Task instructions:
Take the data below and extract the lines from the one with "- wheel (291,279,404,398)" to the one with "- blue plastic steering wheel (0,0,162,143)", inclusive, exactly as written.

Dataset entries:
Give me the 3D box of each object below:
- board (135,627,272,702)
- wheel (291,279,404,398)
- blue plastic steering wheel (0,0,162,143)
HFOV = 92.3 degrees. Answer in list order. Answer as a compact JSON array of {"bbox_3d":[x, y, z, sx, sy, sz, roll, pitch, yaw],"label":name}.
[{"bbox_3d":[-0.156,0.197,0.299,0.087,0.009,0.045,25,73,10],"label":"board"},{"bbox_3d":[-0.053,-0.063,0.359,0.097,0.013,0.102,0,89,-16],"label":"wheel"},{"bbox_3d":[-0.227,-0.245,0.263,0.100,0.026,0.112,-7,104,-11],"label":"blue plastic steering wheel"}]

--

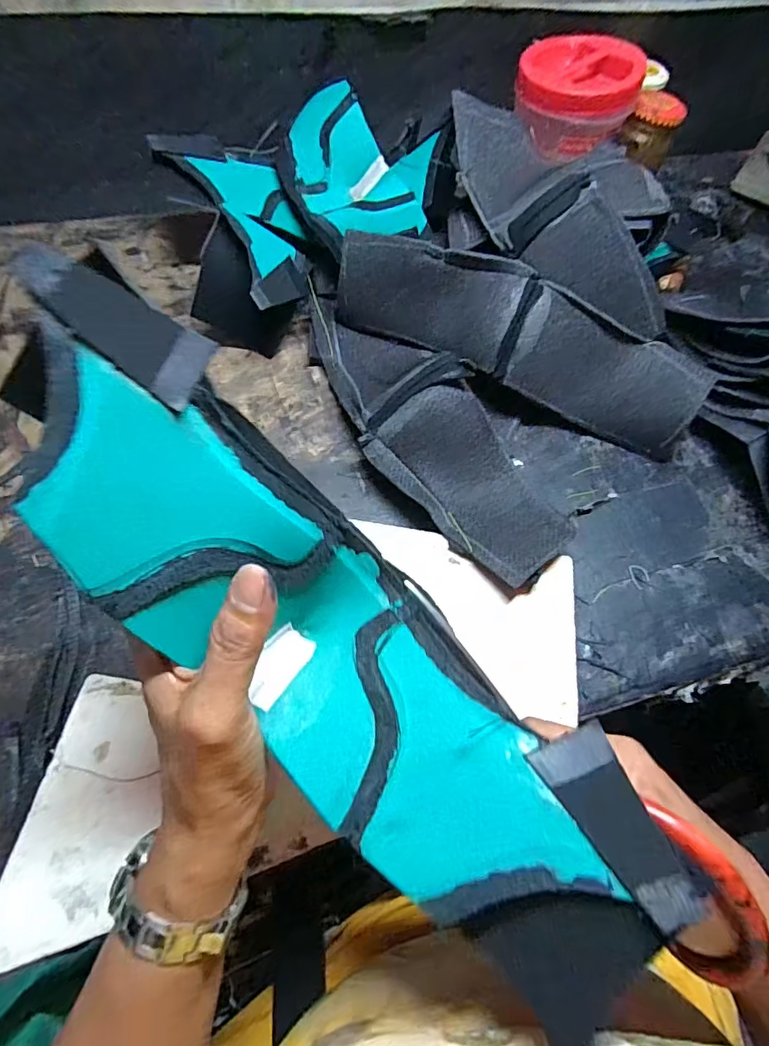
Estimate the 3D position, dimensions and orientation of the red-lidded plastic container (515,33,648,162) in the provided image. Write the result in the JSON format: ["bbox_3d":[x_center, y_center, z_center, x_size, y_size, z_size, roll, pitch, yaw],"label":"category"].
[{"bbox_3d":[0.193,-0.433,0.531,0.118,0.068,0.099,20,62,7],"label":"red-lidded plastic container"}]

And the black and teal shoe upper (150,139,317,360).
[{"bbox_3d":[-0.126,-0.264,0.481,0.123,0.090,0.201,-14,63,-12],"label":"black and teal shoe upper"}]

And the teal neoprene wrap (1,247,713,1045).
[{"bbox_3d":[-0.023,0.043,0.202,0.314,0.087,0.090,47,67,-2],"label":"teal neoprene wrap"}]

Answer box:
- wheel (291,279,404,398)
- blue plastic steering wheel (0,0,162,143)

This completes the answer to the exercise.